By Mimi Kirk
MEI hosted a breaking news dialogue on “Iran After the Elections” last week that looked at issues of GCC-Iran relations, political restructuring among Iran’s conservatives, and the effect of oil sanctions in the Islamic Republic. Participants included MEI Director Professor Michael Hudson, MEI Research Fellow Dr. Navid Fozi-Abivard, and Head of the Energy Security Division at NUS’ Energy Studies Institute Dr. Hooman Peimani. Dr. Trita Parsi, Founder and President of the National Iranian American Council in Washington, D.C., had been scheduled to join the group via videoconferencing but was unfortunately unable to do so.
Professor Hudson, who had recently returned from a trip to Saudi Arabia and the UAE, began the discussion with a look at how the GCC countries are currently viewing Iran. He noted that Saudi analysts see the GCC as having lost ground to Iran in the past decade, due to, for instance, the weakening of the Iraqi state, which has caused a lack of counterbalance that in turn has strengthened Iran. And, with Iran unchecked, it could become more influential with the development of a nuclear establishment. As such, the GCC countries support sanctions against Iran, but do not go so far as to approve of Israel’s threats of military action. “They are worried about their oil pipelines,” he explained, noting that Iran’s sleeper cells could wreak havoc if provoked. But, with Obama appearing not to support the Israeli threats, and with Netanyahu perhaps seeing that he might have to work with Obama for four more years, the feeling that an Israeli/U.S. strike will happen is now receding. “This is moderately good news,” said Professor Hudson, “but we’re still in a difficult situation.”

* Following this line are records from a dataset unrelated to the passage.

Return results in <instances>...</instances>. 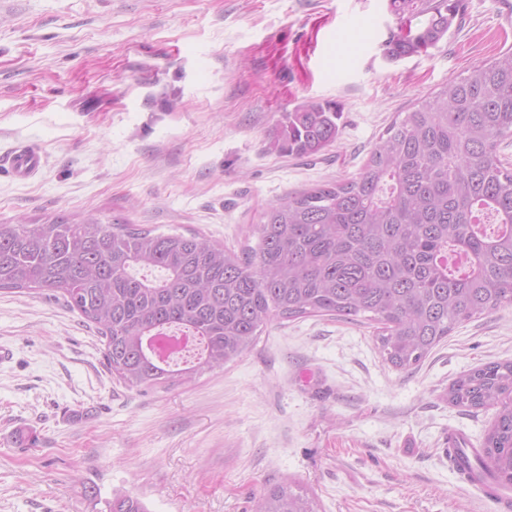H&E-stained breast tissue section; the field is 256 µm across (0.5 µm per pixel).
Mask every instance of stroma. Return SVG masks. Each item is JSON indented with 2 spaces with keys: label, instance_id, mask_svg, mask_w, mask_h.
Here are the masks:
<instances>
[{
  "label": "stroma",
  "instance_id": "stroma-1",
  "mask_svg": "<svg viewBox=\"0 0 512 512\" xmlns=\"http://www.w3.org/2000/svg\"><path fill=\"white\" fill-rule=\"evenodd\" d=\"M464 3L437 47L390 62L388 0H0V155H42L32 178L0 172V221L92 215L255 245L269 204L356 175L397 113L512 48L502 0ZM309 101L336 104V142L315 157L271 149ZM374 335L276 319L224 368L130 389L77 313L2 290L0 512H101L121 492L149 512H255L284 482L321 512H496L448 458L481 447L496 410L446 393L512 360V306L406 372Z\"/></svg>",
  "mask_w": 512,
  "mask_h": 512
}]
</instances>
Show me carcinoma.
Returning a JSON list of instances; mask_svg holds the SVG:
<instances>
[{
  "label": "carcinoma",
  "mask_w": 512,
  "mask_h": 512,
  "mask_svg": "<svg viewBox=\"0 0 512 512\" xmlns=\"http://www.w3.org/2000/svg\"><path fill=\"white\" fill-rule=\"evenodd\" d=\"M382 43L397 62L434 48L461 0H390ZM425 23L412 28V20ZM331 102L286 113L274 148L314 156L336 142ZM512 49L469 68L386 128L361 170L270 204L257 243L235 252L198 233L88 216L0 222V290L53 292L103 344L128 388L183 382L248 351L276 318L375 324L382 360L418 367L459 325L512 306ZM448 402L497 408L482 448H459L485 482L512 486V361L461 374ZM107 512H148L116 494ZM256 512H318L307 489L276 485Z\"/></svg>",
  "instance_id": "1"
}]
</instances>
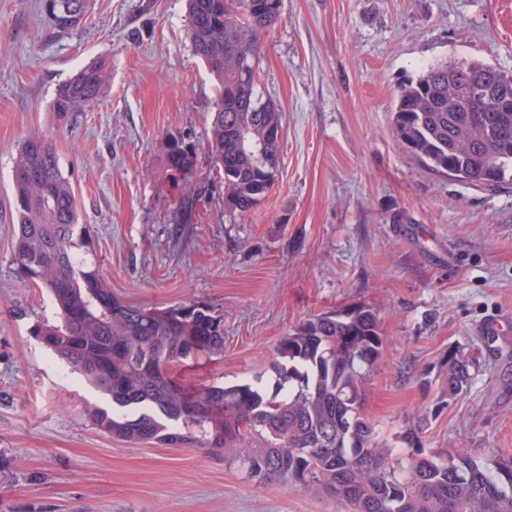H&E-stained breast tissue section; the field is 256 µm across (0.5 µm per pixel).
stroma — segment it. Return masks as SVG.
<instances>
[{"mask_svg": "<svg viewBox=\"0 0 512 512\" xmlns=\"http://www.w3.org/2000/svg\"><path fill=\"white\" fill-rule=\"evenodd\" d=\"M102 55L104 96L56 123V88ZM438 59L512 71V0H283L257 75L282 113L279 174L255 208L231 212L208 161L217 83L189 40L187 0H90L67 33L41 0H0V512H346L325 492L248 481L220 453L93 426L104 397L32 336L57 310L14 260V161L36 134L54 143L88 260L115 293L223 313L224 355L187 361L186 387L272 389L293 326L365 305L386 346L364 412L393 457L417 425L429 450L512 454V343L479 329L512 316V188L435 175L391 130L398 85ZM170 132L197 150L189 224L167 173ZM454 348L476 366L451 400Z\"/></svg>", "mask_w": 512, "mask_h": 512, "instance_id": "1", "label": "stroma"}]
</instances>
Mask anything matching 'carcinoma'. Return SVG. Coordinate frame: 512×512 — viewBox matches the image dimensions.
<instances>
[{"instance_id": "obj_1", "label": "carcinoma", "mask_w": 512, "mask_h": 512, "mask_svg": "<svg viewBox=\"0 0 512 512\" xmlns=\"http://www.w3.org/2000/svg\"><path fill=\"white\" fill-rule=\"evenodd\" d=\"M188 0V35L218 82L208 150L224 174V207L246 213L264 199L280 167L282 113L257 93L261 38L281 19L269 0ZM88 0H42L59 32L75 29ZM110 61L101 57L56 89L51 111L62 122L96 104ZM512 73L483 60H439L397 88L392 132L400 149L452 180L512 185V112L497 93ZM174 186L194 174L195 144L166 135ZM13 183L18 274L44 289L58 310L55 325L33 336L112 401L89 409L95 428L133 442L193 445L260 484L299 483L336 494L349 512H512V455L489 469L467 448L425 453L420 432L402 466L379 446L364 414L368 377L382 358L379 313L368 306L326 312L295 325L277 347L276 381L264 392L243 382L193 391L178 369L192 357L224 354V316L201 302L134 305L117 296L78 250L90 232L78 226L73 187L46 135L27 138ZM196 201L183 195L179 220L193 221ZM472 360L456 351L445 362L448 398L463 392Z\"/></svg>"}]
</instances>
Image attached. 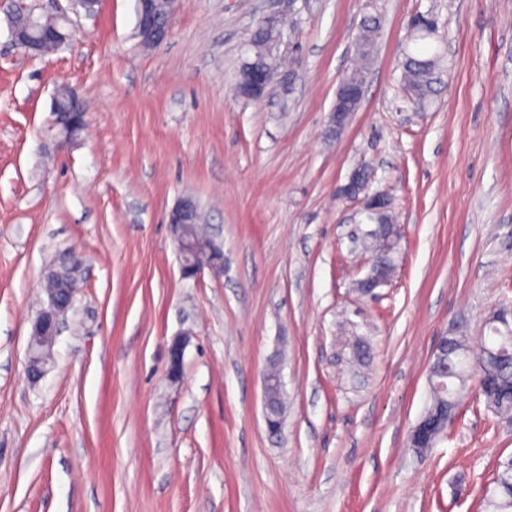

Dr. Fozi-Abivard took on the topic of Iran’s recent parliamentary elections, relating that the opposition withdrew from the elections when its calls for freedom of the press and freedom of political prisoners were not respected by the regime. In the absence of reformist participation in the elections, a political restructuring took place that led to both radicalization and desacralization. Two political groups formed, but within the conservative element, comprised of traditional conservatives (led by Ayatollah Mahdavi Kavi) who view the Supreme Leader as fallible and those conservatives (led by Ayatollah Mesbah Yazdi) who are elevating the discourse of the Velayat-e Faqih to that of infallibility. “In this discourse—which is the radicalization element—the mass populace is seen as incompetent religiously and in political matters,” said Dr. Fozi-Abivard. As for the desacralization element, it has manifested itself through Ahmadinejad and his challenges to Khamenei, in particular his opposition to (and boycott of government meetings for a month in response to) Khamenei’s April 2011 order to reinstate the intelligence minister, who Ahmadinejad had dismissed. In conclusion, Dr. Fozi-Abivard went through the voting statistics and discourse supplied by the Iranian regime after the elections, showing the ways in which the regime manipulates the facts to its benefit.
Dr. Peimani looked at the topic of the oil sanctions against Iran and how they might affect the country’s economy. He argued that because Iran reoriented its trading relationships in the 2000s from the West to other regions such as Asia and Africa, it is a mistake to still think that the West has a huge impact on Iran’s economy. He mentioned that China, Japan, South Korea, and Taiwan are the largest importers of Iranian oil and are unlikely to “take sides” in the political issues at play. “Even if some of these countries say they will phase out Iranian oil,” Dr. Peimani said, “they will likely need to come back to Iran in the future, so they will be careful.” He also noted that the EU policy of sanctioning Iran is not fully supported by all the Union’s countries, as it is driven by the powerhouses of Germany, France, and Britain. “The smaller countries are having a hard time meeting energy requirements,” he noted, “so they need cheap oil.” In sum, Dr. Peimani asserted that in the foreseeable future, sanctions will not affect Iran very much, at least economically. While the psychological impact of sanctions—which can mean loss of investment and economic activity in the country due to concerns about stability—should not be ignored, it will not mean a collapse of the economy.